§ **WHAT THE EXERCISE ASKS**:
Lines with the word "pinky" in them are the ones to copy from the records.

Skeletal landmark data

= = = =

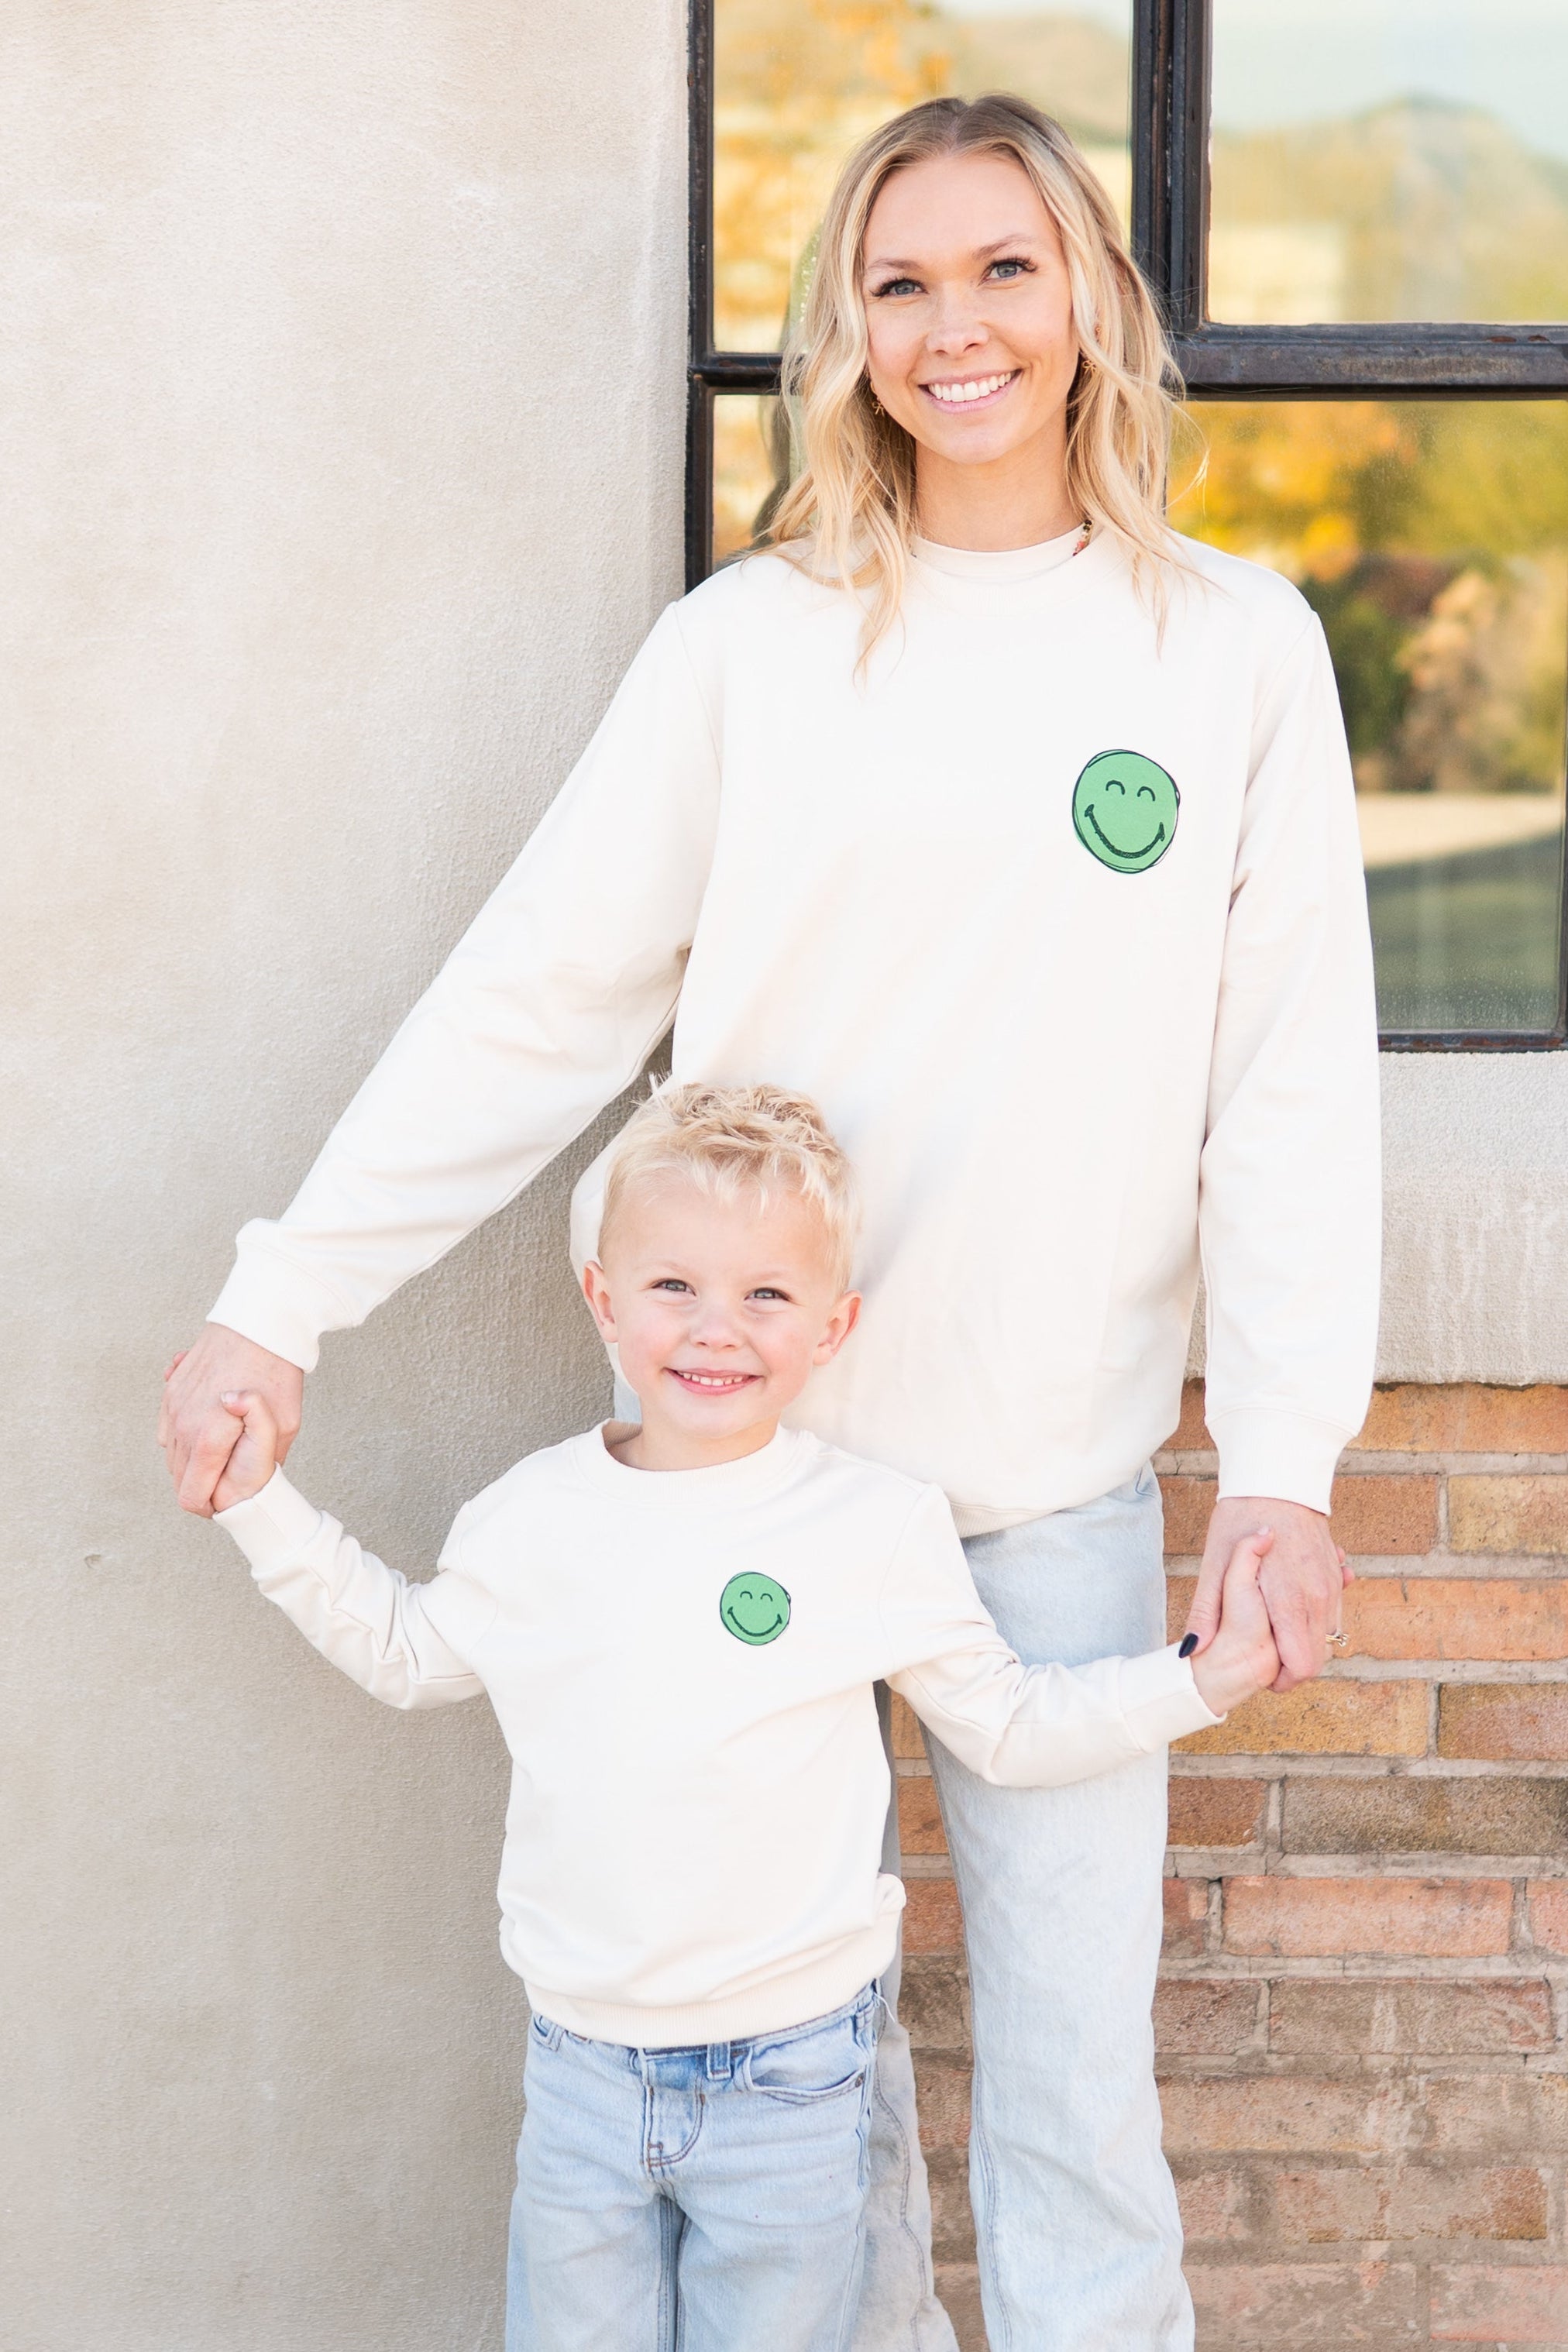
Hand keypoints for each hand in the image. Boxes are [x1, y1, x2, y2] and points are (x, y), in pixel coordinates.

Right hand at [159, 1324, 303, 1516]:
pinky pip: (168, 1423)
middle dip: (200, 1482)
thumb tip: (259, 1478)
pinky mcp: (171, 1386)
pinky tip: (208, 1419)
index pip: (190, 1497)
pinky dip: (183, 1428)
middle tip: (227, 1474)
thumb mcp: (286, 1424)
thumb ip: (268, 1458)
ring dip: (191, 1456)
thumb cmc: (275, 1369)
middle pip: (177, 1476)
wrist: (259, 1320)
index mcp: (207, 1441)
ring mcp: (173, 1404)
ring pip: (171, 1450)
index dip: (207, 1507)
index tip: (223, 1501)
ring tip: (220, 1447)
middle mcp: (182, 1425)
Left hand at [1183, 1495, 1349, 1694]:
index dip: (1283, 1678)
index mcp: (1288, 1600)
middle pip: (1319, 1658)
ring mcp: (1332, 1585)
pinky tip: (1291, 1603)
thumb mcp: (1214, 1563)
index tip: (1263, 1673)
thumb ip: (1206, 1611)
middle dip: (1292, 1664)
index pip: (1303, 1667)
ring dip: (1304, 1640)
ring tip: (1274, 1624)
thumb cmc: (1241, 1518)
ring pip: (1328, 1636)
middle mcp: (1318, 1597)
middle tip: (1263, 1650)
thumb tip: (1192, 1650)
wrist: (1277, 1478)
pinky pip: (1333, 1612)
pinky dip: (1316, 1617)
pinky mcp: (1336, 1574)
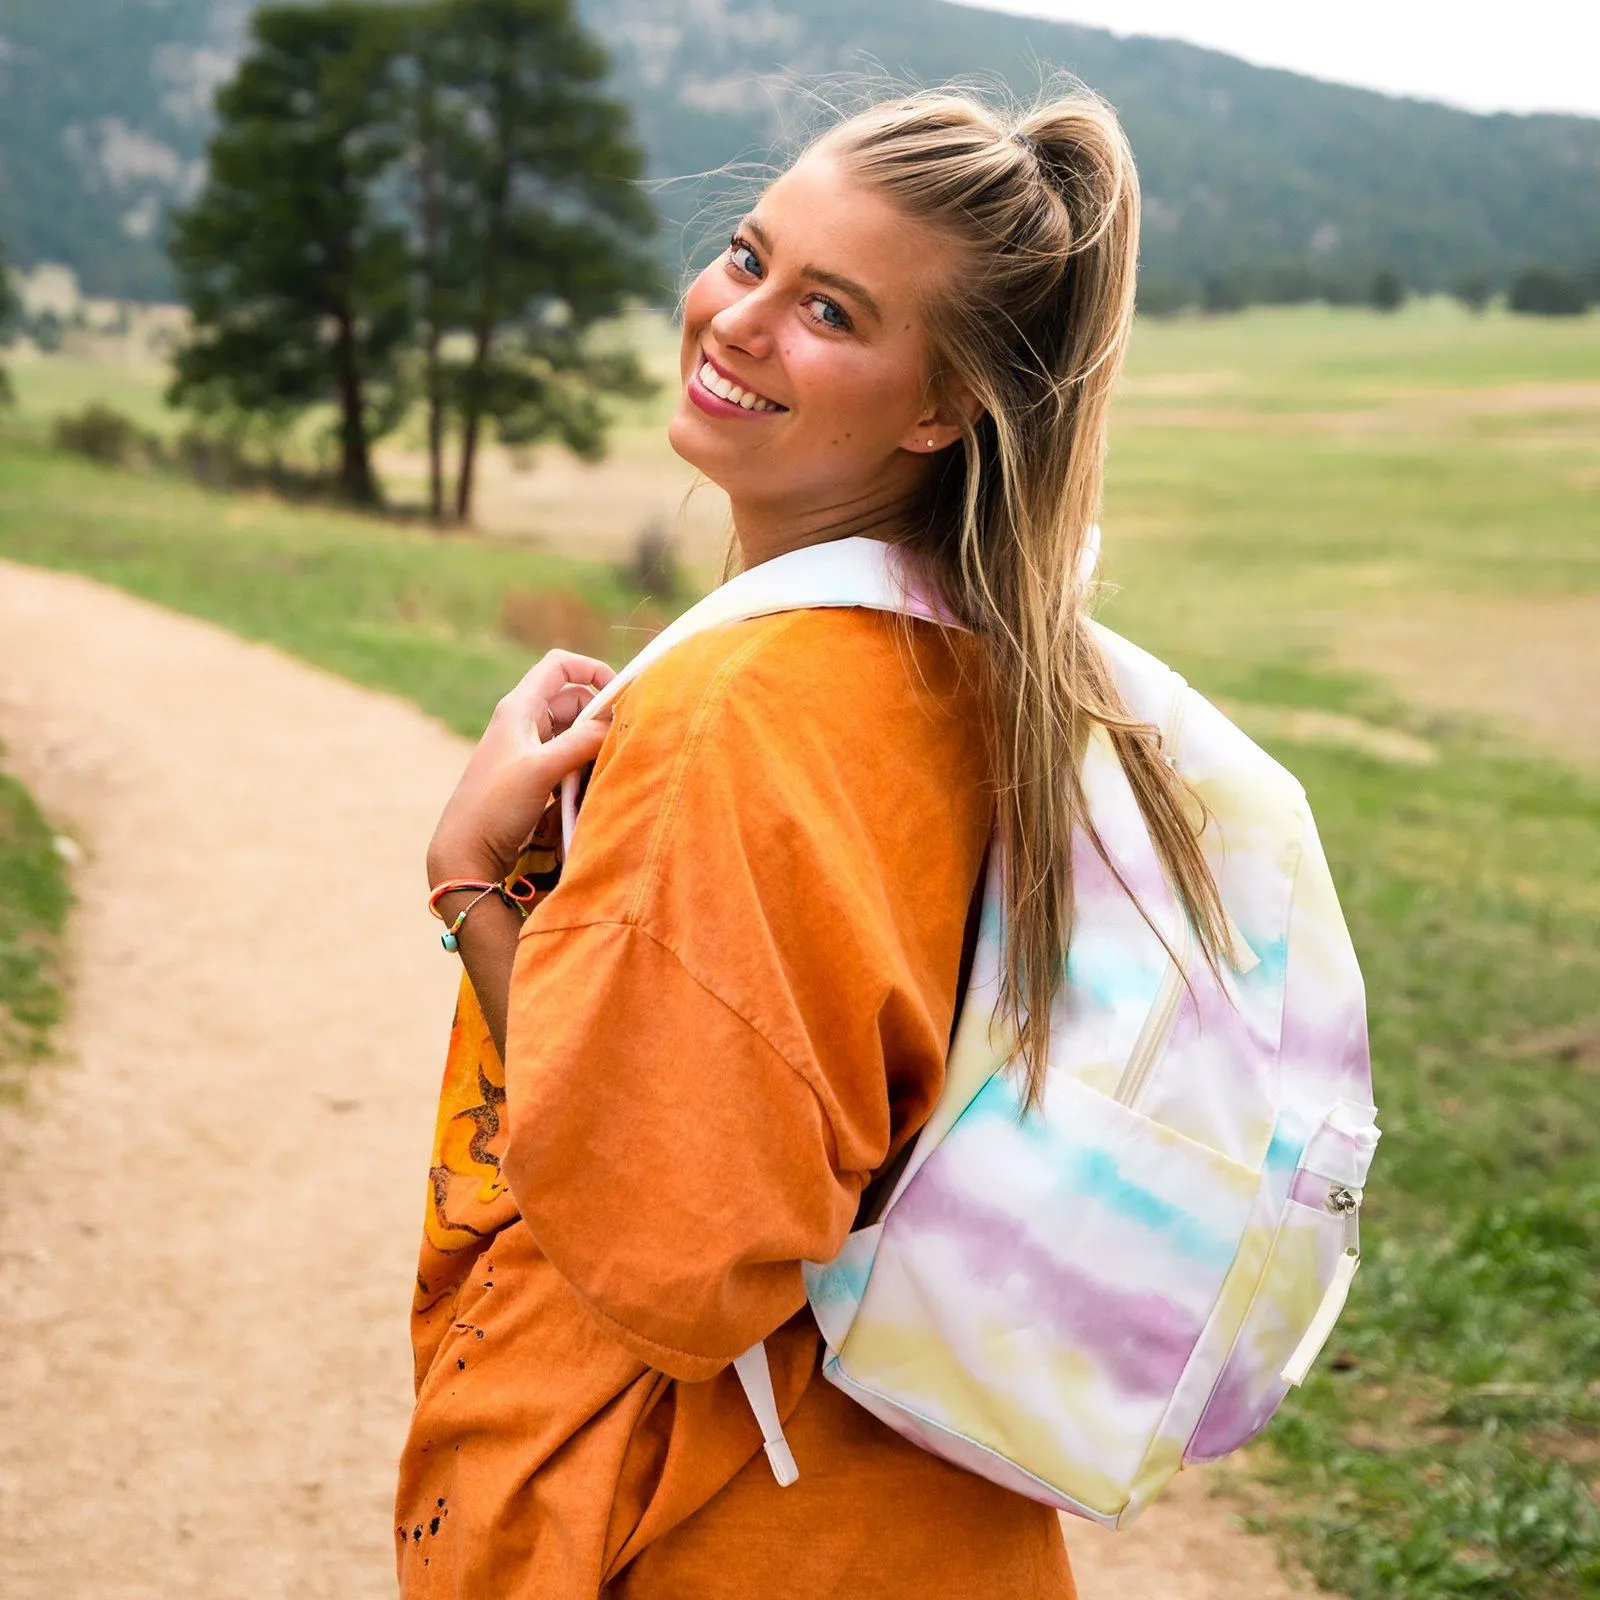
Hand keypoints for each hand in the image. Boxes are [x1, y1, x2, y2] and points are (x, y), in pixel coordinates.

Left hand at [428, 650, 615, 885]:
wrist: (466, 850)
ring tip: (602, 767)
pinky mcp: (532, 774)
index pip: (560, 666)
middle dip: (598, 716)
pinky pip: (567, 757)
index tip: (618, 694)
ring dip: (591, 744)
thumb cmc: (495, 805)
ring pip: (573, 731)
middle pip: (574, 700)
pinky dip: (582, 765)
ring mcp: (527, 748)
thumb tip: (616, 724)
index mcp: (519, 707)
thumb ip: (581, 742)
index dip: (592, 670)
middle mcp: (523, 721)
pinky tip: (587, 786)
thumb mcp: (541, 769)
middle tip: (617, 742)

= = = =

§ **RESPONSE TO THE EXERCISE**:
pinky pip: (168, 1423)
pinky mcp: (171, 1386)
pinky tip: (208, 1419)
pinky dip: (183, 1428)
pinky tip: (1291, 1603)
pinky pip: (1333, 1612)
pinky dip: (1316, 1617)
pinky mcp: (1336, 1574)
pinky mcp: (532, 774)
pinky pip: (567, 757)
pinky dip: (582, 765)
pinky tip: (587, 786)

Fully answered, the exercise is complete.